Apesar da expectativa de um cenário internacional de queda no preço do petróleo, os consumidores brasileiros e, consequentemente, você, dono de posto, enfrentarão um novo aumento nos preços da gasolina, diesel e gás de cozinha a partir de janeiro de 2026. A elevação, formalizada por decisão do Conselho Nacional de Política Fazendária (Confaz) e publicada no Diário Oficial da União (DOU) em 8 de setembro de 2025, visa assegurar a arrecadação dos estados, impactando diretamente os custos operacionais e a competitividade do seu negócio.
Este ajuste nas alíquotas do Imposto sobre Circulação de Mercadorias e Serviços (ICMS) marca o segundo ano consecutivo de elevação e desvincula o preço final dos combustíveis na bomba das oscilações do mercado internacional do petróleo. Economistas classificam a medida como uma “política de arrecadação” dos governos estaduais, que, diante do endividamento, buscam reforçar os cofres públicos.
Com os novos valores, a alíquota de ICMS sobre a gasolina e o etanol anidro, por exemplo, passará de R$ 1,47 para R$ 1,57 por litro, representando um acréscimo de R$ 0,10. Para o diesel e o biodiesel, o aumento será de R$ 0,05, elevando a alíquota de R$ 1,12 para R$ 1,17 por litro. Já o gás de cozinha (GLP) terá sua alíquota ajustada de R$ 1,39 para R$ 1,47 por quilo ou, dependendo da interpretação da unidade, um acréscimo de R$ 1,05 por botijão.
A metodologia para esta atualização anual das alíquotas “ad rem” um valor fixo por unidade de medida — considera os preços médios mensais dos combustíveis apurados pela Agência Nacional do Petróleo, Gás Natural e Biocombustíveis (ANP) entre fevereiro e agosto de 2025, em comparação com o mesmo período de 2024. Esse modelo, que substituiu a cobrança percentual, foi implementado pela Lei Complementar nº 192 de 2022 e busca conferir maior previsibilidade à arrecadação estadual.

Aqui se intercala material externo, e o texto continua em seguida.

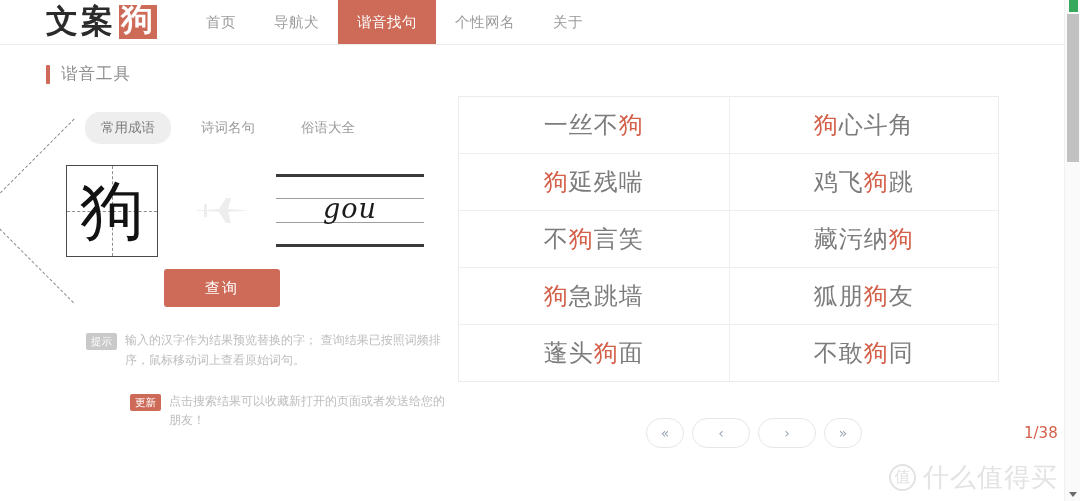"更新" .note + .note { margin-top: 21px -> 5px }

Essa estratégia tributária ocorre em um contexto de queda no preço médio do petróleo tipo Brent, que acumulou uma desvalorização de cerca de 13% em 2025, passando de US$ 79 para aproximadamente US$ 68 por barril até setembro. Projeções indicam que essa redução pode se estender, com o preço médio em 2026 podendo chegar a US$ 51 por barril. Essa dissonância entre a matéria-prima mais barata e o combustível mais caro na bomba gera questionamentos sobre o repasse efetivo de eventuais reduções ao consumidor.
Além do ICMS, o Instituto de Estudos Estratégicos de Petróleo, Gás Natural e Biocombustíveis (Ineep) observa que as margens brutas de distribuidoras e postos também registraram crescimento em 2025. Isso sugere que as reduções nos preços de refinaria não têm sido totalmente repassadas, adicionando mais pressão ao bolso do consumidor, que já pagava R$ 6,17 pelo litro da gasolina em setembro de 2025.
Este novo reajuste do ICMS significa um desafio adicional na gestão do seu negócio. Você terá de lidar com um custo de aquisição mais elevado e, consequentemente, um preço de venda ao consumidor final que pode gerar insatisfação, especialmente quando há notícias de petróleo em queda.
A dissonância entre o mercado internacional favorável e o cenário doméstico de alta nos combustíveis pode impactar a percepção do cliente e a demanda. Nesse cenário, a eficiência operacional do seu posto torna-se ainda mais crucial. Será fundamental analisar seus custos, otimizar processos e buscar estratégias para manter a competitividade sem comprometer suas margens, que já estão sob pressão.
A expectativa é que o reajuste do ICMS tenha um efeito em cascata na economia, elevando os custos de transporte de mercadorias, transporte público e logística em diversos setores, o que pode pressionar ainda mais a inflação e impactar o poder de compra de seus clientes. A manutenção dessa política de atualização anual do ICMS pelo Confaz, independentemente das oscilações do preço do petróleo, indica uma tendência de priorização da arrecadação estadual.
Nesse cenário de constantes desafios, a gestão inteligente e o controle rigoroso são seus maiores aliados. Continue atento às notícias e avalie como ferramentas de gestão eficientes podem auxiliar você a otimizar a performance de vendas e mitigar os impactos desses reajustes em seu posto.